Working data —
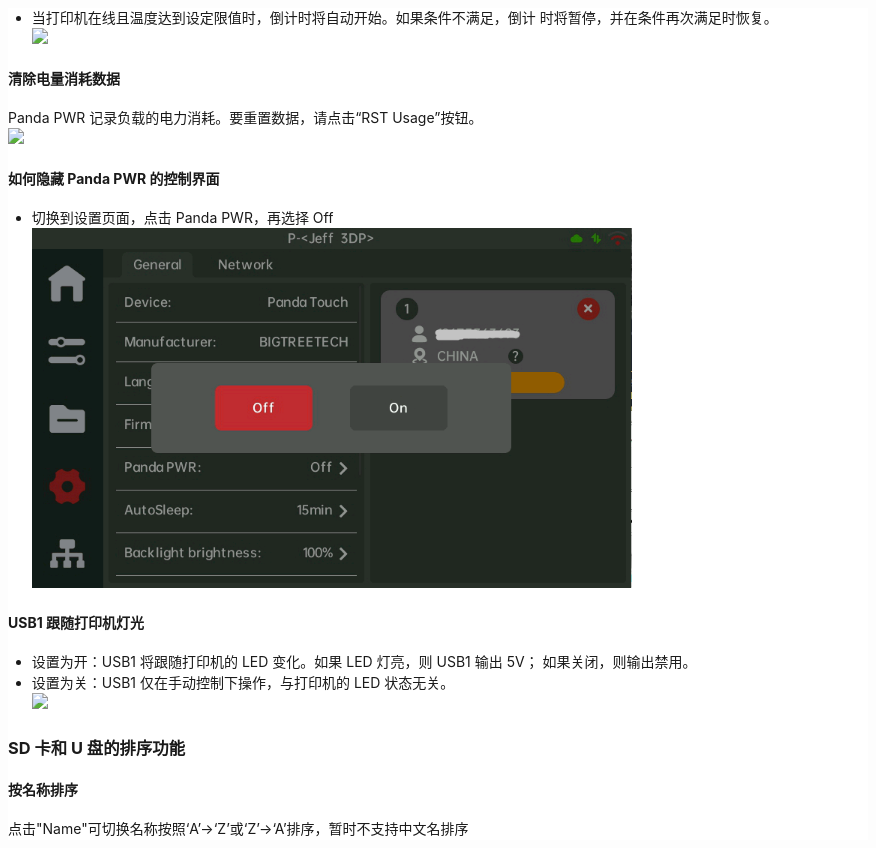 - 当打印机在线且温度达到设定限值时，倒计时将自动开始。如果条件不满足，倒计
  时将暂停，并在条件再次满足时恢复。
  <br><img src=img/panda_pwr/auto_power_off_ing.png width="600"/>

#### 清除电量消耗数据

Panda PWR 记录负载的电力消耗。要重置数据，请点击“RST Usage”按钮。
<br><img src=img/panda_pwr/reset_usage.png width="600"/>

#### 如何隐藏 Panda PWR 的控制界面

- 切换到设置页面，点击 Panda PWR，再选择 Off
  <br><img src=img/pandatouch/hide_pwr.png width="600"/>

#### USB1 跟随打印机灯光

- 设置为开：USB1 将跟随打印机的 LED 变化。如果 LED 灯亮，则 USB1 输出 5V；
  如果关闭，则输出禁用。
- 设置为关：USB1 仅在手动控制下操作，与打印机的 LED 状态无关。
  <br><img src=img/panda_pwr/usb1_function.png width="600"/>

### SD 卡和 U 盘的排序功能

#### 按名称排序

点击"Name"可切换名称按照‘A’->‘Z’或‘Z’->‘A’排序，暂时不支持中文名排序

Task goal —
Please count the lines above that hold the string "width" and reply with the number alone.

Solved problem —
4